Zld strengthens target gene responses to the Bcd gradient. (A) Correlation between Bcd-binding changes and mRNA expression changes in zld mutants. Each Bcd-dependent enhancer known to associate with a specific target gene is represented as a circle, and the different colors represent different numbers of Zld sites per kilobase. When multiple enhancers were associated with one gene, the average of Bcd-binding enrichment ratios of all enhancers was used. One-hour to 2-h mRNA expression data were obtained from Liang et al. (2008). (r) Pearson's correlation coefficient. The P-value was calculated using a permutation test. (B) Change of Bcd binding to type 0, type I, and type II Bcd-dependent enhancers in wild-type (wt) and zld⁻. Red lines represent medians. The bottom and top lines of the blue boxes represent the first and third quartiles, respectively.

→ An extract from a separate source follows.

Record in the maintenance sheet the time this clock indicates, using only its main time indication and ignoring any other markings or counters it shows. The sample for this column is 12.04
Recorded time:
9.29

Error bars represent standard errors. Red crosses represent outliers that are beyond 1.5 times the interquartile range. (C) Correlations between Bcd-binding strength and posterior boundary positions (PBPs) of 66 enhancers. (D) Correlation between Zld-binding strength and posterior boundary positions of 66 enhancers. Zld-binding peak heights were obtained from Harrison et al. (2011). Zld-binding peak height was assigned 0 if a given enhancer was not associated with any peak. (r) Pearson's correlation coefficient. The P-value was calculated using a permutation test.

Figure 6.

Redistributed Bcd binding and precocious activation of target genes in zld⁻ embryos. (A) Relative levels of Bcd binding to basal promoter regions increase in zld⁻ compared with wild-type (wt) embryos. The percentages of peaks located within certain distances from peak summits to the nearest basal promoters are shown for different peak groups. TSSs were determined by looking for 5′ untranslated region (UTR) annotation from modENCODE submission: annotation of the developmental transcriptome of Drosophila melanogaster (ID: modENCODE_4057). P-values were calculated using a χ² test. (B) Ectopic Bcd binding correlates with up-regulated transcription. Numbers in the second column represent peaks that are associated with up-regulated genes. To identify genes associated with Bcd-binding peaks, we located coding sequences within 1 kb upstream of and downstream from the peak summit and filtered out genes with the TSS outside this region. Up-regulated genes were identified by comparing 1- to 2-h wild-type and zld⁻ microarray data from Liang et al. (2008). P-values were calculated by χ² test between the zld-only peaks and wild-type-only or shared peaks. (C–J) Expression of endogenous genes in wild-type (C,E,G) and zld⁻ (D,F,H) embryos. (I,J) lacZ expression of a dve enhancer in wild-type (I) and zld⁻ (J) embryos. (K) Bcd ChIP-qPCR of three enhancer regions. Error bars represent standard deviations from the mean. (*) P < 0.05; (**) P < 0.005.